- Your instructions:
Using the listing that follows, filter out every line lacking the string "Mejor" and return the rest.

- Provided records:
-*-

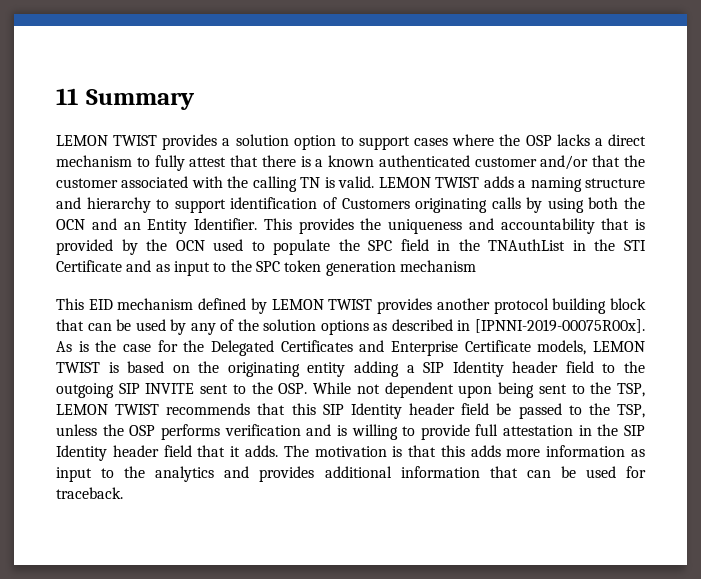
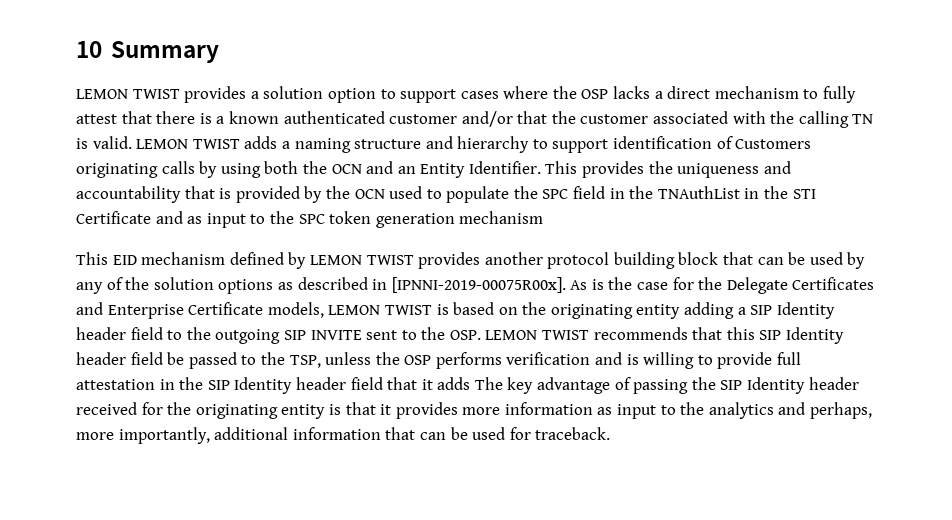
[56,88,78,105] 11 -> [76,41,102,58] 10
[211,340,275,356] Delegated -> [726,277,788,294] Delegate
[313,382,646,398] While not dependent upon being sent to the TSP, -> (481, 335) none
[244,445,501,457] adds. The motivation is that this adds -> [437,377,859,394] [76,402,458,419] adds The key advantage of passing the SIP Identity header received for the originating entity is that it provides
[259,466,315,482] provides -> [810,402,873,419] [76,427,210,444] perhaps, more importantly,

-*-

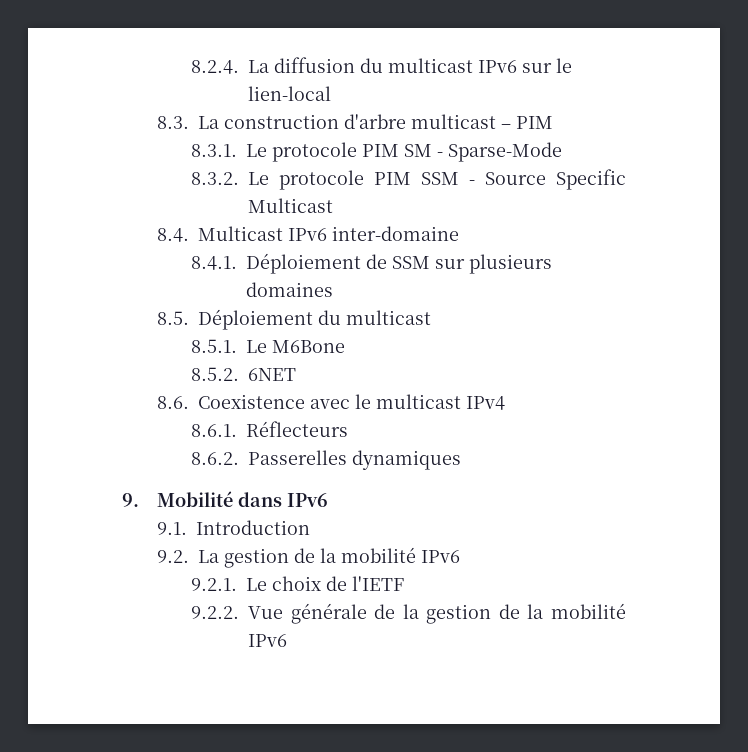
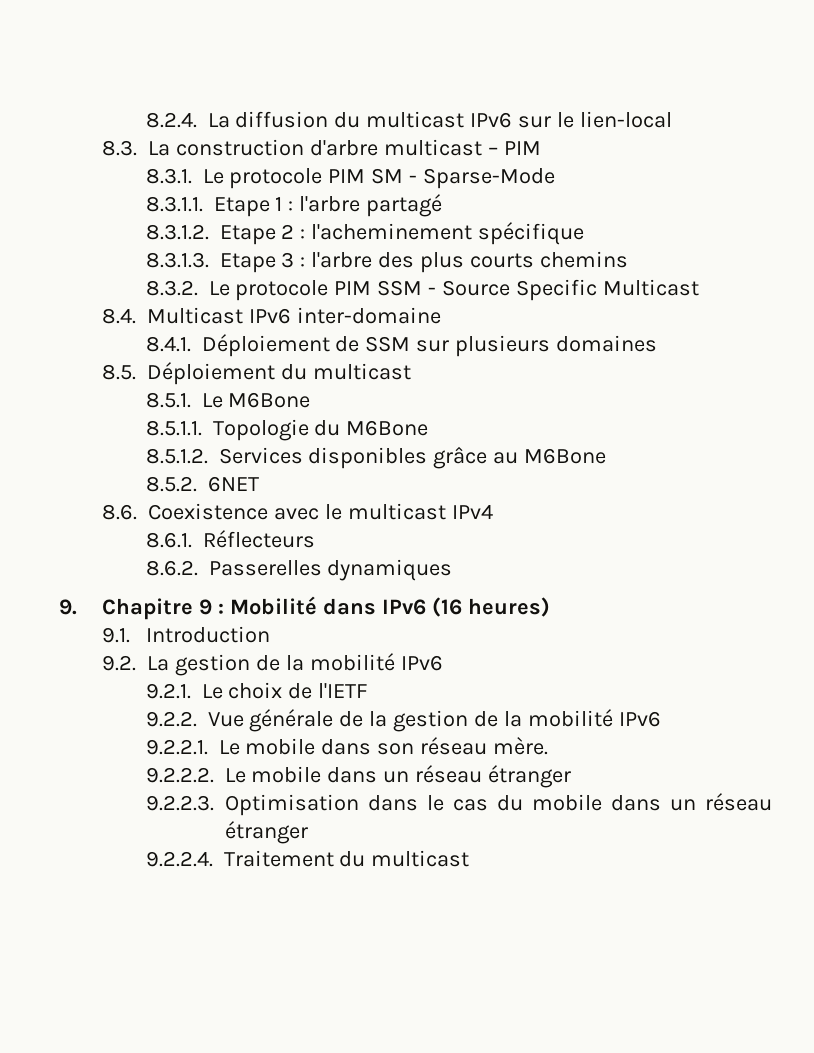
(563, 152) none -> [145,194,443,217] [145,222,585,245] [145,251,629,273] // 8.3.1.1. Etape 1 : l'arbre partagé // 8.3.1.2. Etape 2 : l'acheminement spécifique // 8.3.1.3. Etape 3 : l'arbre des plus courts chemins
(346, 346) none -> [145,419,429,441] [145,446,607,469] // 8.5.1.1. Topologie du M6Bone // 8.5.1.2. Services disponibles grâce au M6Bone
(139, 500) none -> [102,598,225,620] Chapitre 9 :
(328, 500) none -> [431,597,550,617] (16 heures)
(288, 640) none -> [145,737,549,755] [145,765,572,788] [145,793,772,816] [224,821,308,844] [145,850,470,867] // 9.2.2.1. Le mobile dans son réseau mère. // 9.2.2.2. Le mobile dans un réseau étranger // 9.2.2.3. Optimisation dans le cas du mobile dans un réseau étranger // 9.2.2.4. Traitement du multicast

-*-

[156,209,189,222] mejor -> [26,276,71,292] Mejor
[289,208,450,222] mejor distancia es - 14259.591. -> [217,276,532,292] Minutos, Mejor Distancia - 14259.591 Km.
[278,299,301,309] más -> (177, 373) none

-*-

- Output of the exercise:
[156,209,189,222] mejor -> [26,276,71,292] Mejor
[289,208,450,222] mejor distancia es - 14259.591. -> [217,276,532,292] Minutos, Mejor Distancia - 14259.591 Km.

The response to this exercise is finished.